Exercise
Reproduce the records below exactly from their first line through the line containing "och en liten gungrem. Se", omitting all pictures.

Available data
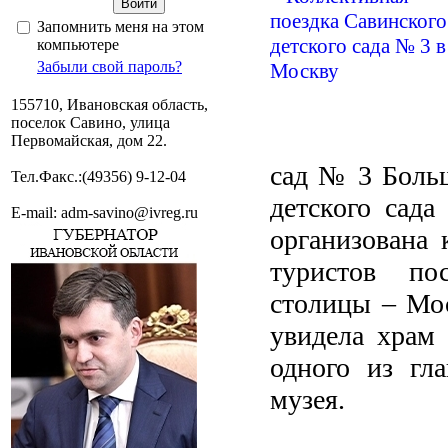
Запомнить меня на этом
компьютере
Забыли свой пароль?
155710, Ивановская область,
поселок Савино, улица
Первомайская, дом 22.
сад № 3 Больш
Тел.Факс.:(49356) 9-12-04
детского сад
E-mail: adm-savino@ivreg.ru
организована 
туристов пос
столицы – Мо
увидела храм 
одного из гл
музея.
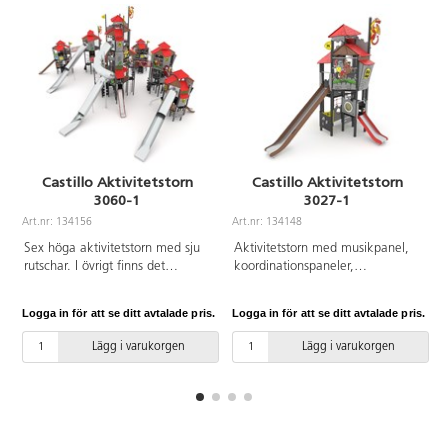
Castillo Aktivitetstorn
Castillo Aktivitetstorn
3060-1
3027-1
Art.nr: 134156
Art.nr: 134148
A
Sex höga aktivitetstorn med sju
Aktivitetstorn med musikpanel,
rutschar. I övrigt finns det
koordinationspaneler,
klätternät, klättervägg,
klättervägg, klätternät och två
klätterrep, koordinationspaneler,
rutschar. Se produktblad för
Logga in för att se ditt avtalade pris.
Logga in för att se ditt avtalade pris.
L
stegar broar, brandmannastång
materialspecifikation och övrig
och en liten gungrem. Se
info. Vid installation ska alltid
Lägg i varukorgen
Lägg i varukorgen
produktblad för
den medföljande manualen
materialspecifikation och övrig
användas. Den senaste versionen
info. Vid installation ska alltid
finns att tillgå på begäran.
den medföljande manualen
Inkluderar markförankring K23.
användas. Den senaste versionen
finns att tillgå på begäran.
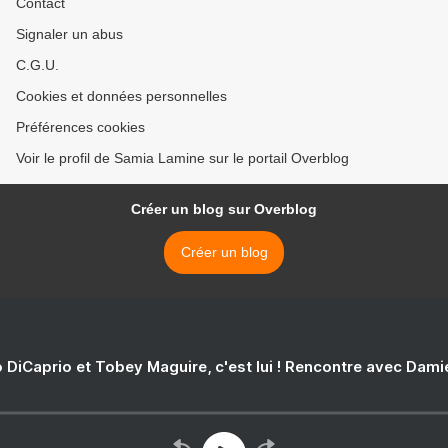
Contact
Signaler un abus
C.G.U.
Cookies et données personnelles
Préférences cookies
Voir le profil de Samia Lamine sur le portail Overblog
Créer un blog sur Overblog
Créer un blog
 DiCaprio et Tobey Maguire, c'est lui ! Rencontre avec Dam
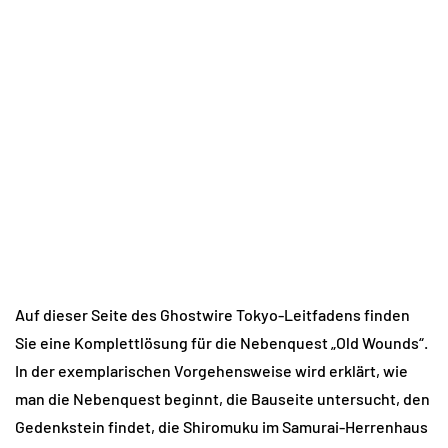
Auf dieser Seite des Ghostwire Tokyo-Leitfadens finden
Sie eine Komplettlösung für die Nebenquest „Old Wounds“.
In der exemplarischen Vorgehensweise wird erklärt, wie
man die Nebenquest beginnt, die Bauseite untersucht, den
Gedenkstein findet, die Shiromuku im Samurai-Herrenhaus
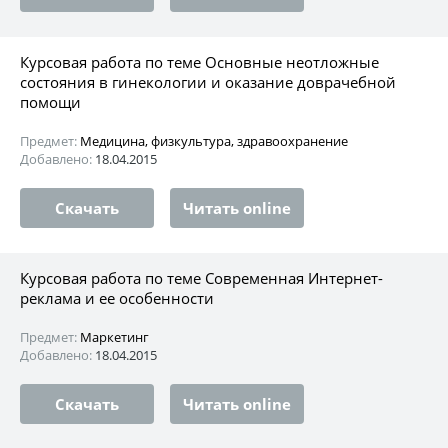
Курсовая работа по теме Основные неотложные
состояния в гинекологии и оказание доврачебной
помощи
Предмет:
Медицина, физкультура, здравоохранение
Добавлено:
18.04.2015
Скачать
Читать online
Курсовая работа по теме Современная Интернет-
реклама и ее особенности
Предмет:
Маркетинг
Добавлено:
18.04.2015
Скачать
Читать online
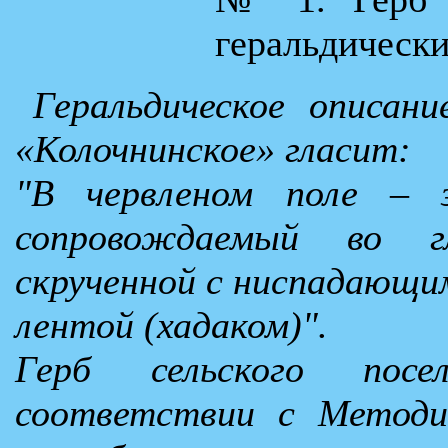
геральдически
Геральдическое описани
«Колочнинское» гласит:
"В червленом поле – 
сопровождаемый во г
скрученной с ниспадающи
лентой (хадаком)".
Герб сельского посе
соответствии с Методи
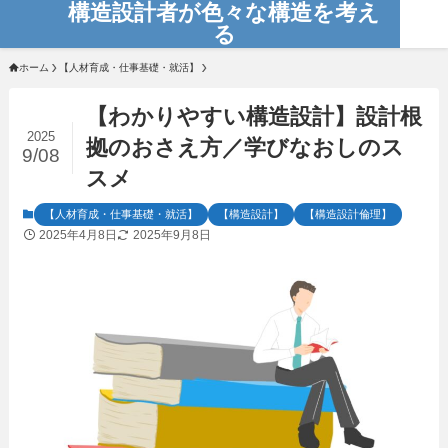
構造設計者が色々な構造を考え
る
ホーム
【人材育成・仕事基礎・就活】
【わかりやすい構造設計】設計根
2025
拠のおさえ方／学びなおしのス
9/08
スメ
【人材育成・仕事基礎・就活】
【構造設計】
【構造設計倫理】
2025年4月8日
2025年9月8日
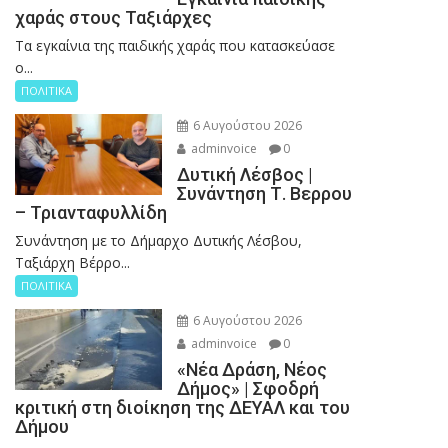
χαράς στους Ταξιάρχες
Tα εγκαίνια της παιδικής χαράς που κατασκεύασε
ο...
ΠΟΛΙΤΙΚΑ
6 Αυγούστου 2026
adminvoice
0
Δυτική Λέσβος |
Συνάντηση Τ. Βερρου
– Τριανταφυλλίδη
Συνάντηση με το Δήμαρχο Δυτικής Λέσβου,
Ταξιάρχη Βέρρο...
ΠΟΛΙΤΙΚΑ
6 Αυγούστου 2026
adminvoice
0
«Νέα Δράση, Νέος
Δήμος» | Σφοδρή
κριτική στη διοίκηση της ΔΕΥΑΛ και του
Δήμου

Solution to the exercise
Запомнить меня на этом
компьютере
Забыли свой пароль?
155710, Ивановская область,
поселок Савино, улица
Первомайская, дом 22.
сад № 3 Больш
Тел.Факс.:(49356) 9-12-04
детского сад
E-mail: adm-savino@ivreg.ru
организована 
туристов пос
столицы – Мо
увидела храм 
одного из гл
музея.
Castillo Aktivitetstorn
Castillo Aktivitetstorn
3060-1
3027-1
Art.nr: 134156
Art.nr: 134148
A
Sex höga aktivitetstorn med sju
Aktivitetstorn med musikpanel,
rutschar. I övrigt finns det
koordinationspaneler,
klätternät, klättervägg,
klättervägg, klätternät och två
klätterrep, koordinationspaneler,
rutschar. Se produktblad för
Logga in för att se ditt avtalade pris.
Logga in för att se ditt avtalade pris.
L
stegar broar, brandmannastång
materialspecifikation och övrig
och en liten gungrem. Se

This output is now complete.